Which lines of the entries contain the string "القسم"? Copy each of them.

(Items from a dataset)
*** Begin section ***
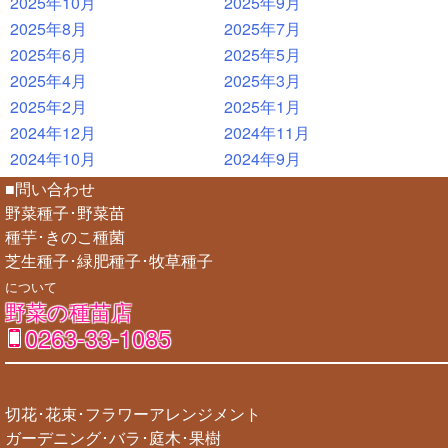
2025年10月
2025年9月
2025年8月
2025年7月
2025年6月
2025年5月
2025年4月
2025年3月
2025年2月
2025年1月
2024年12月
2024年11月
2024年10月
2024年9月
■問い合わせ
野菜種子･野菜苗
種芋･きのこ種菌
芝生種子･緑肥種子･牧草種子
について
野菜の種苗店
0263-33-1085
切花･花束･フラワーアレンジメント
ガーデニング･バラ･庭木･果樹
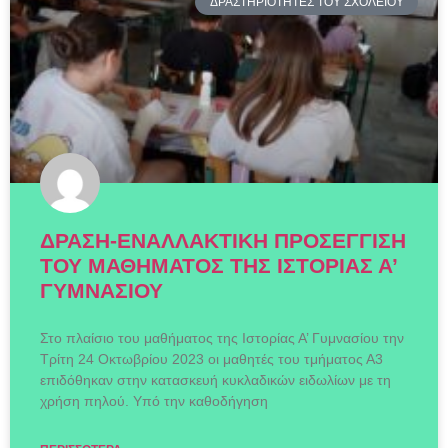
ΔΡΑΣΤΗΡΙΟΤΗΤΕΣ ΤΟΥ ΣΧΟΛΕΙΟΥ
ΔΡΑΣΗ-ΕΝΑΛΛΑΚΤΙΚΗ ΠΡΟΣΕΓΓΙΣΗ
ΤΟΥ ΜΑΘΗΜΑΤΟΣ ΤΗΣ ΙΣΤΟΡΙΑΣ Α’
ΓΥΜΝΑΣΙΟΥ
Στο πλαίσιο του μαθήματος της Ιστορίας Α’ Γυμνασίου την
Τρίτη 24 Οκτωβρίου 2023 οι μαθητές του τμήματος Α3
επιδόθηκαν στην κατασκευή κυκλαδικών ειδωλίων με τη
χρήση πηλού. Υπό την καθοδήγηση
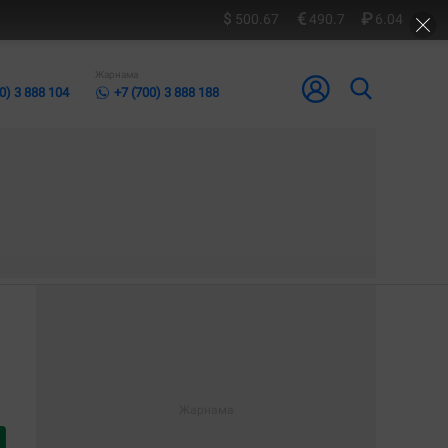
500.67
490.7
6.04
Жарнама
0) 3 888 104
+7 (700) 3 888 188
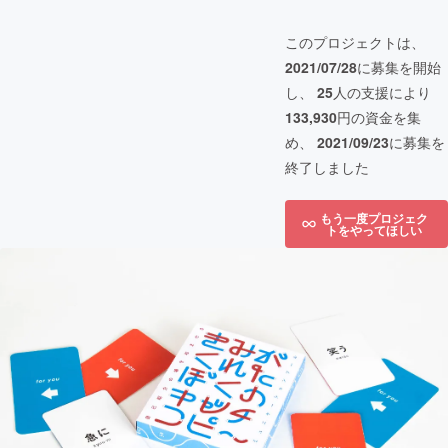
このプロジェクトは、
2021/07/28
に募集を開始
し、
25
人の支援により
133,930
円の資金を集
め、
2021/09/23
に募集を
終了しました
もう一度プロジェク
トをやってほしい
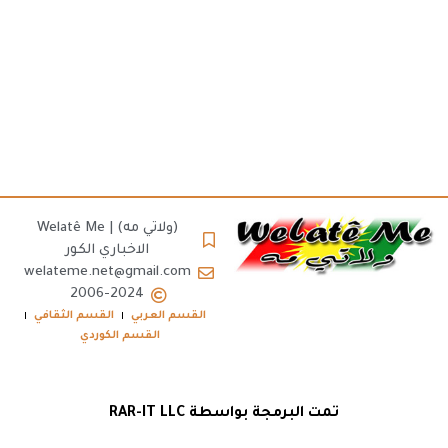
(ولاتي مه) | Welatê Me
الاخباري الكور
welateme.net@gmail.com
2006-2024
القسم العربي
القسم الثقافي
القسم الكوردي
تمت البرمجة بواسطة RAR-IT LLC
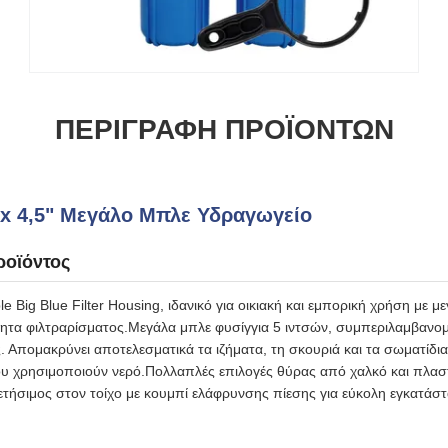
ΠΕΡΙΓΡΑΦΉ ΠΡΟΪΌΝΤΩΝ
"x 4,5" Μεγάλο Μπλε Υδραγωγείο
ροϊόντος
Big Blue Filter Housing, ιδανικό για οικιακή και εμπορική χρήση με μ
ητα φιλτραρίσματος.Μεγάλα μπλε φυσίγγια 5 ιντσών, συμπεριλαμβανο
ς. Απομακρύνει αποτελεσματικά τα ιζήματα, τη σκουριά και τα σωματίδι
 χρησιμοποιούν νερό.Πολλαπλές επιλογές θύρας από χαλκό και πλαστ
ετήσιμος στον τοίχο με κουμπί ελάφρυνσης πίεσης για εύκολη εγκατάσ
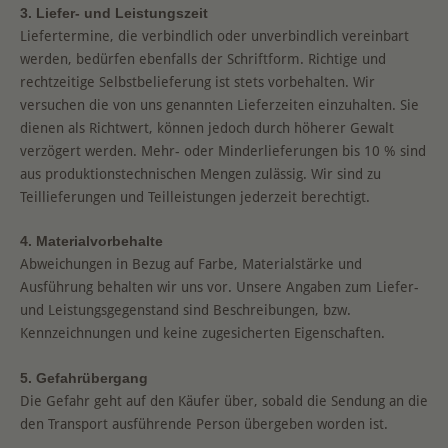
3. Liefer- und Leistungszeit
Liefertermine, die verbindlich oder unverbindlich vereinbart
werden, bedürfen ebenfalls der Schriftform. Richtige und
rechtzeitige Selbstbelieferung ist stets vorbehalten. Wir
versuchen die von uns genannten Lieferzeiten einzuhalten. Sie
dienen als Richtwert, können jedoch durch höherer Gewalt
verzögert werden. Mehr- oder Minderlieferungen bis 10 % sind
aus produktionstechnischen Mengen zulässig. Wir sind zu
Teillieferungen und Teilleistungen jederzeit berechtigt.
4. Materialvorbehalte
Abweichungen in Bezug auf Farbe, Materialstärke und
Ausführung behalten wir uns vor. Unsere Angaben zum Liefer-
und Leistungsgegenstand sind Beschreibungen, bzw.
Kennzeichnungen und keine zugesicherten Eigenschaften.
5. Gefahrübergang
Die Gefahr geht auf den Käufer über, sobald die Sendung an die
den Transport ausführende Person übergeben worden ist.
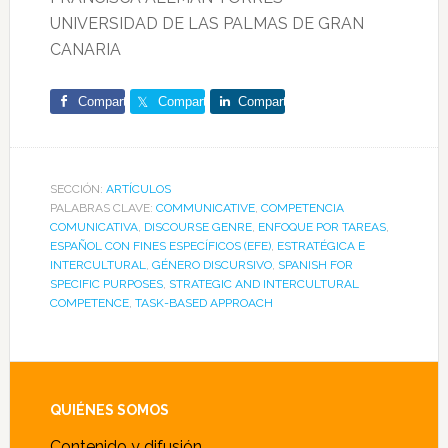
UNIVERSIDAD DE LAS PALMAS DE GRAN
CANARIA
Comparte
Comparte
Comparte
SECCIÓN:
ARTÍCULOS
PALABRAS CLAVE:
COMMUNICATIVE
,
COMPETENCIA
COMUNICATIVA
,
DISCOURSE GENRE
,
ENFOQUE POR TAREAS
,
ESPAÑOL CON FINES ESPECÍFICOS (EFE)
,
ESTRATÉGICA E
INTERCULTURAL
,
GÉNERO DISCURSIVO
,
SPANISH FOR
SPECIFIC PURPOSES
,
STRATEGIC AND INTERCULTURAL
COMPETENCE
,
TASK-BASED APPROACH
Footer
QUIÉNES SOMOS
Contenido y difusión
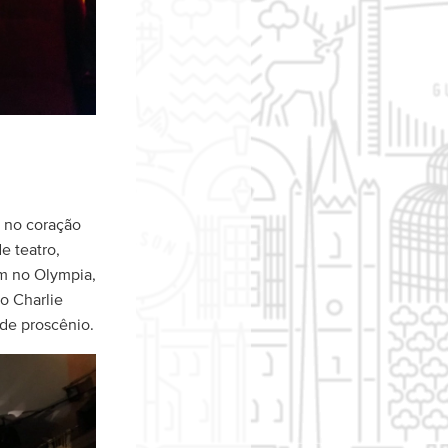
l no coração
e teatro,
am no Olympia,
o Charlie
 de proscênio.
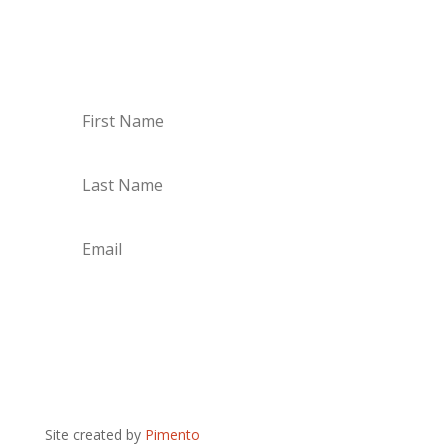
receive each month a list of our new releases
and will be informed of our participation in
certain record fairs, festivals and concerts.
Subscribe
Site created by
Pimento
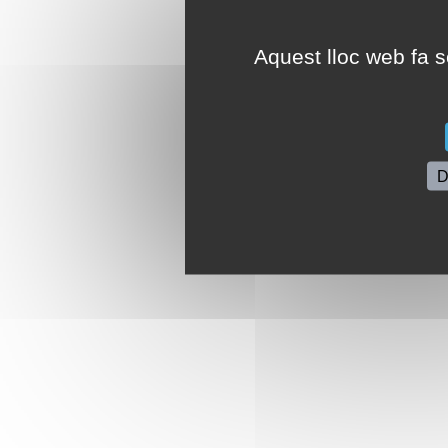
Aquest lloc web fa se
D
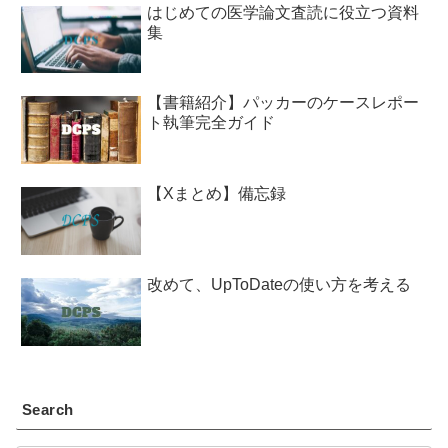
はじめての医学論文査読に役立つ資料
集
【書籍紹介】パッカーのケースレポー
ト執筆完全ガイド
【Xまとめ】備忘録
改めて、UpToDateの使い方を考える
Search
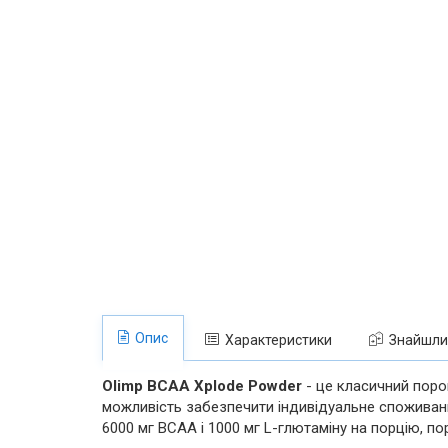
Опис
Характеристики
Знайшли
Olimp BCAA Xplode Powder
- це класичний поро
можливість забезпечити індивідуальне споживанн
6000 мг BCAA і 1000 мг L-глютаміну на порцію, п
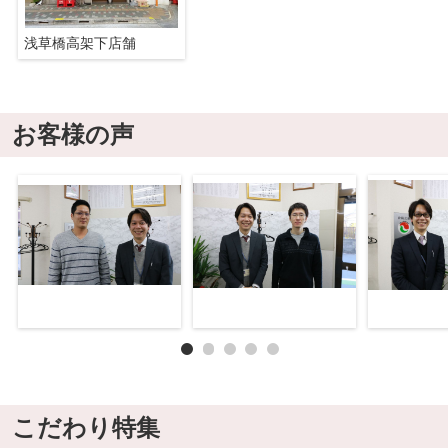
浅草橋高架下店舗
お客様の声
こだわり特集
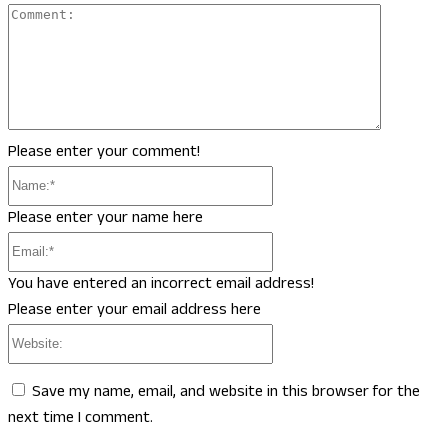
Comment
Please enter your comment!
Name:*
Please enter your name here
Email:*
You have entered an incorrect email address!
Please enter your email address here
Website:
Save my name, email, and website in this browser for the
next time I comment.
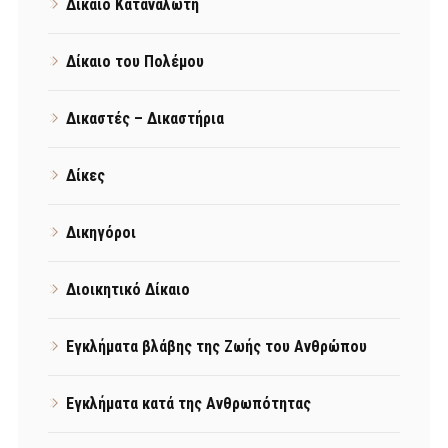
Δίκαιο Καταναλωτή
Δίκαιο του Πολέμου
Δικαστές – Δικαστήρια
Δίκες
Δικηγόροι
Διοικητικό Δίκαιο
Εγκλήματα βλάβης της Ζωής του Ανθρώπου
Εγκλήματα κατά της Ανθρωπότητας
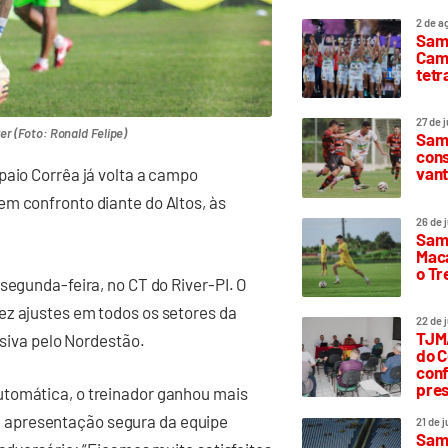
2 de a
Sam
Camp
tetr
27 de 
r (Foto: Ronald Felipe)
Samp
cons
vant
paio Corrêa já volta a campo
em confronto diante do Altos, às
26 de 
Samp
Maca
o T
segunda-feira, no CT do River-PI. O
ez ajustes em todos os setores da
22 de 
TJMA
isiva pelo Nordestão.
do C
conf
pres
utomática, o treinador ganhou mais
 apresentação segura da equipe
21 de 
Samp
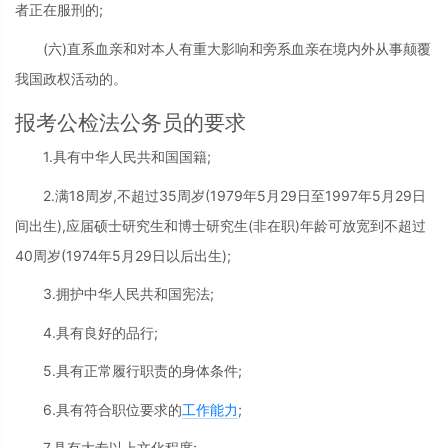
者正在服刑的;
(六)直系血亲和对本人有重大影响和旁系血亲在境内外从事颠覆
我国政权活动的。
报考公检法公务员的要求
1.具有中华人民共和国国籍;
2.满18周岁,不超过35周岁(1979年5月29日至1997年5月29日
间出生),应届硕士研究生和博士研究生(非在职)年龄可放宽到不超过
40周岁(1974年5月29日以后出生);
3.拥护中华人民共和国宪法;
4.具有良好的品行;
5.具有正常履行职责的身体条件;
6.具有符合职位要求的
工作能力
;
7.具有大专以上文化程度;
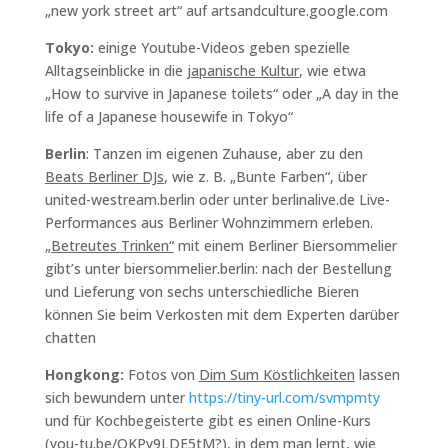
„new york street art“ auf artsandculture.google.com
Tokyo:
einige Youtube-Videos geben spezielle
Alltagseinblicke in die
japanische Kultur
, wie etwa
„How to survive in Japanese toilets“ oder „A day in the
life of a Japanese housewife in Tokyo“
Berlin
: Tanzen im eigenen Zuhause, aber zu den
Beats Berliner DJs
, wie z. B. „Bunte Farben“, über
united-westream.berlin oder unter berlinalive.de Live-
Performances aus Berliner Wohnzimmern erleben.
„Betreutes Trinken“
mit einem Berliner Biersommelier
gibt’s unter biersommelier.berlin: nach der Bestellung
und Lieferung von sechs unterschiedliche Bieren
können Sie beim Verkosten mit dem Experten darüber
chatten
Hongkong:
Fotos von
Dim Sum Köstlichkeiten
lassen
sich bewundern unter
https://tiny-url.com/svmpmty
und für Kochbegeisterte gibt es einen Online-Kurs
(you-tu.be/QKPy9LDE5tM?), in dem man lernt, wie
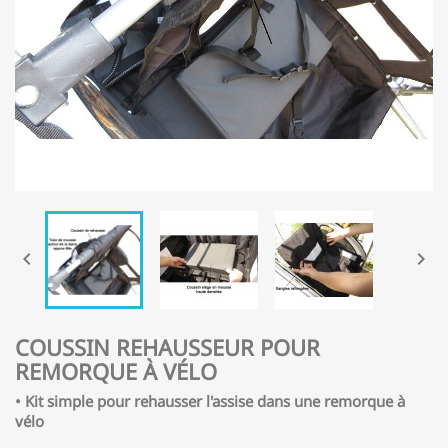


COUSSIN REHAUSSEUR POUR
REMORQUE À VÉLO
•
Kit simple pour rehausser l'assise dans une remorque à
vélo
*** End section ***
◆ Solved problem
القسم العربي
القسم الثقافي
القسم الكوردي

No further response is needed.